Prosigue el texto sobre la vuelta al trabajo tras una baja laboral de larga duración a partir de su última oración.

___ Fragmento del texto

Las bajas laborales que superan los seis meses, son consideradas bajas de larga duración y suelen provocar un impacto tanto para el propio trabajador, como para la empresa. Es por ello que, implicar a ambas partes en un proceso de reincorporación planificado, en el que se evalúen holísticamente los riesgos físicos y psicosociales del puesto de trabajo, puede ayudar a una adaptación más llevadera y menos traumática.

La persona trabajadora que ha sufrido una enfermedad o accidente que ha implicado una separación de su puesto de trabajo por un periodo de tiempo considerable, se enfrenta a pensamientos y emociones que pueden jugar en su contra.

De una parte, existe un cambio vital en ella, que puede haber modificado su forma de ver y entender la vida y sus prioridades, hecho que puede acercarla o alejarla de la compañía. Por otro lado, a nivel psicológico, puede que esa enfermedad o accidente haya dejado sobre ella ciertas secuelas que la provoquen inseguridad en sí misma, miedo, frustración, etc.

______
___ Datos proporcionados

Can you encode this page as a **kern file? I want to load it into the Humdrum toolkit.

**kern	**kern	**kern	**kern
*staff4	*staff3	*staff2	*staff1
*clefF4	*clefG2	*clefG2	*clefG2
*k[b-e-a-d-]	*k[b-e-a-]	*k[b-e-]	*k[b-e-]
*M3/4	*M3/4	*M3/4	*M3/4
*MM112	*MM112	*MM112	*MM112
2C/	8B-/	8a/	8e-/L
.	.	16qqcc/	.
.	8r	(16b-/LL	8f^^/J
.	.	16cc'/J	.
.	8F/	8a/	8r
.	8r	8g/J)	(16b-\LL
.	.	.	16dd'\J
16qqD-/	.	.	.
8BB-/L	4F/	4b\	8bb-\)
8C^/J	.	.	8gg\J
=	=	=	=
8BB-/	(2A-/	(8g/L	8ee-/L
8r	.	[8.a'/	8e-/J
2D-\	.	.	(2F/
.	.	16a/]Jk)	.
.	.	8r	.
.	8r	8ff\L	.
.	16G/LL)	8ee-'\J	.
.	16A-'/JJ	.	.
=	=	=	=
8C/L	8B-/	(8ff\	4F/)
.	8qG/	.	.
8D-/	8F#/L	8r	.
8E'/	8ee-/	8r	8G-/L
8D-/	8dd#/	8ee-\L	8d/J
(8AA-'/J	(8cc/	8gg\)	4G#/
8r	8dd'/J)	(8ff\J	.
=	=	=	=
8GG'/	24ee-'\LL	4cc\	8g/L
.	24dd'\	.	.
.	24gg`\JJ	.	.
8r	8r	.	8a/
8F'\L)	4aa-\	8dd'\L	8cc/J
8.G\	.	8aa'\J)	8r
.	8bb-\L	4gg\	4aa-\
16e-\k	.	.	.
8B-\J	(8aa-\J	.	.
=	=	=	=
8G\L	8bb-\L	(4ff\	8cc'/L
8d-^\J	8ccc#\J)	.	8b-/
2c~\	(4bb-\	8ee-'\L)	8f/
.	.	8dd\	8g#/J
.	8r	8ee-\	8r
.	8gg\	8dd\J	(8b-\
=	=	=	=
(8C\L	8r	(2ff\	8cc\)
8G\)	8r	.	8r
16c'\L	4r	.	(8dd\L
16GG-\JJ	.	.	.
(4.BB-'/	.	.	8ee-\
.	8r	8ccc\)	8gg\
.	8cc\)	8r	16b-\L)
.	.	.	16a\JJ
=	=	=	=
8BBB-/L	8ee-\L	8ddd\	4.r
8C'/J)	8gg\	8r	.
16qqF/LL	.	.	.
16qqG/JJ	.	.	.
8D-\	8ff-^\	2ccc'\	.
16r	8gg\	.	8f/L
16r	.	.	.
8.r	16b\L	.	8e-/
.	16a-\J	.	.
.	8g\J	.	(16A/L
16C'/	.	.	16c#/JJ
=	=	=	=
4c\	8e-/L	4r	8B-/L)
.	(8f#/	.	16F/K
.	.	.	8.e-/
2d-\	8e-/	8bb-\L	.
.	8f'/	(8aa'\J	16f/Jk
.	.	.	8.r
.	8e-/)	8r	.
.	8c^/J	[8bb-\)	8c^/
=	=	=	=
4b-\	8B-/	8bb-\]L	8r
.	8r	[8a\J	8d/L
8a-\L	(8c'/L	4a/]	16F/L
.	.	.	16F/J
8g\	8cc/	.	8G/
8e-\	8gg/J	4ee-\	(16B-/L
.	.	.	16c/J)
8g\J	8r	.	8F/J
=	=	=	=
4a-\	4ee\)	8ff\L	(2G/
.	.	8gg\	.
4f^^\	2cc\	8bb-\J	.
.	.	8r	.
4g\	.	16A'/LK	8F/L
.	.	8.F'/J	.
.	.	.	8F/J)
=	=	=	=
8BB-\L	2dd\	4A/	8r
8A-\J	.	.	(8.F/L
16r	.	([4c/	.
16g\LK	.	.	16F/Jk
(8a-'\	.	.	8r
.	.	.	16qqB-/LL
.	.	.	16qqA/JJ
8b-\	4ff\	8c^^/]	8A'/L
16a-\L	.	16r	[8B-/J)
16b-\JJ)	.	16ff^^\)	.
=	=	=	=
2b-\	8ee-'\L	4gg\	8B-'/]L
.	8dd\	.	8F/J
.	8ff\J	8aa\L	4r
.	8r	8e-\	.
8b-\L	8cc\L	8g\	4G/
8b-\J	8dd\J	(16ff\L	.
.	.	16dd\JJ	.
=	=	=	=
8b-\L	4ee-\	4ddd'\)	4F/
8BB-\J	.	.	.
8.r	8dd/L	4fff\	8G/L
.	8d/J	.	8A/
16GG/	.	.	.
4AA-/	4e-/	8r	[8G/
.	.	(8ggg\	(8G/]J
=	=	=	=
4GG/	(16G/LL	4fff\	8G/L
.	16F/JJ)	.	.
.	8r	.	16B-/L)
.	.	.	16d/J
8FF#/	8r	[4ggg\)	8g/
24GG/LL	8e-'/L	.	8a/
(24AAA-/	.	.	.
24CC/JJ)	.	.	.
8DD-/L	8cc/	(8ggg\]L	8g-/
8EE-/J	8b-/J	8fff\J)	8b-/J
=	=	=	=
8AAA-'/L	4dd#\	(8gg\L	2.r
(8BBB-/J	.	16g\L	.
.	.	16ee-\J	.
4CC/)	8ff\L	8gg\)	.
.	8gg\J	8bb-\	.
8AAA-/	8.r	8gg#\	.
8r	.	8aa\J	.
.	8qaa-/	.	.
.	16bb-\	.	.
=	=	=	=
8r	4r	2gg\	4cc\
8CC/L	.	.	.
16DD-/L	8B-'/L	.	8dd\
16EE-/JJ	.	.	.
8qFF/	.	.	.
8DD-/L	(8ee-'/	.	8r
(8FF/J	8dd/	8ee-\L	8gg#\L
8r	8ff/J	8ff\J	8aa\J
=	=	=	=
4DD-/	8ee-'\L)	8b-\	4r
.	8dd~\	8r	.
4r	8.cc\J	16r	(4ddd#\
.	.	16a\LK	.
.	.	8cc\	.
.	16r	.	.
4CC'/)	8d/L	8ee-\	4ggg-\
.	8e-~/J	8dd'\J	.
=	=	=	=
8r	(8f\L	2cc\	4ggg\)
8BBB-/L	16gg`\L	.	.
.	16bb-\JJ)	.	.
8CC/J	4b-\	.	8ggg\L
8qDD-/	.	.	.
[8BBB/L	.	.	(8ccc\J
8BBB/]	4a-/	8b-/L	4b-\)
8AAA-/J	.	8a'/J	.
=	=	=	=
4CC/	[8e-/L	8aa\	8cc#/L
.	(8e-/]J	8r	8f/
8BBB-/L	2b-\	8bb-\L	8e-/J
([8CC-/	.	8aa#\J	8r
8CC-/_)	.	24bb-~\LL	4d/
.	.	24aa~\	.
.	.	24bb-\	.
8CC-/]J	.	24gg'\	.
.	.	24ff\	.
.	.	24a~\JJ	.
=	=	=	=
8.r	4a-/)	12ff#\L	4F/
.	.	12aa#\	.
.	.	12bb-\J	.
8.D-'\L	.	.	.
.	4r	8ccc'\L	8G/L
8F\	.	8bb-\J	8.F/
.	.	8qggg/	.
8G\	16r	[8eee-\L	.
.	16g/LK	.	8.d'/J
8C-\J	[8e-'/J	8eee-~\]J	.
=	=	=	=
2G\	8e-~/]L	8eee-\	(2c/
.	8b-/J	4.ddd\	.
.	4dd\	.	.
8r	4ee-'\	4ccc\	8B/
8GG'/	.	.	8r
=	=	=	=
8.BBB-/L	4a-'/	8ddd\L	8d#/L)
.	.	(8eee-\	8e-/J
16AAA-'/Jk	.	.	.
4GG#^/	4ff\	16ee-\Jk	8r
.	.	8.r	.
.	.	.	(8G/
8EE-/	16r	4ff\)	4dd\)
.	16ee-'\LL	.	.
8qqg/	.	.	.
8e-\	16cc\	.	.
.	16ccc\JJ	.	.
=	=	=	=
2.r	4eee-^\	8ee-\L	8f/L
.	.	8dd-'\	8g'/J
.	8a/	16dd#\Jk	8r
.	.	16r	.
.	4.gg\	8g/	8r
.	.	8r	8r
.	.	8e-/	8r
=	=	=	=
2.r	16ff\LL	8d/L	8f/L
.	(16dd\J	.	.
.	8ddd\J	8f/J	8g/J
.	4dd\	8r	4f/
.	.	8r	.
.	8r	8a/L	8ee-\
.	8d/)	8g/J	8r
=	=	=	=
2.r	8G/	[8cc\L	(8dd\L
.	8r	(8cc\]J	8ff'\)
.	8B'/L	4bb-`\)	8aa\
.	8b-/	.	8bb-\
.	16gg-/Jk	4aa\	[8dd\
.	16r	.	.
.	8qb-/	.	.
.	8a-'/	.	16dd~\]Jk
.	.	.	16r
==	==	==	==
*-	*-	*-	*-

______

**Solución del ejercicio**
Además, con respecto al puesto de trabajo, puede aparecer el miedo. Miedo a no encajar de nuevo, a sentirnos incompetentes, a ser juzgados, a sentir una desconexión con la empresa. En definitiva, a no encontrar las cosas tal y como las dejamos, lo que es muy probable porque el tiempo ha pasado para ambas partes y lo normal es que el mismo implique evolución y cambio.

Este proceso de reincorporación a un ritmo de trabajo al que se estaba deshabituado, de reintegración social con compañeros, y de conciliación con la vida personal que muchas veces implica el cuidado de otras personas, puede convertirse en algo difícil de gestionar e incluso suponer un problema mayor de estrés o ansiedad.

Para facilitarlo, muchas legislaciones europeas, como la holandesa o la sueca, sí recogen la posibilidad de una vuelta al trabajo de forma gradual con porcentajes inferiores al 100% de la jornada laboral, para una reincorporación paulatina, más cómoda y que pueda favorecer los mecanismos propios de adaptación.

A veces es necesaria la intervención de profesionales especializados, que, con su tutela y asesoramiento sobre los recursos personales de gestión emocional, pueden ayudarnos a afrontar esa incorporación de una forma no traumática y, por tanto, más adaptativa.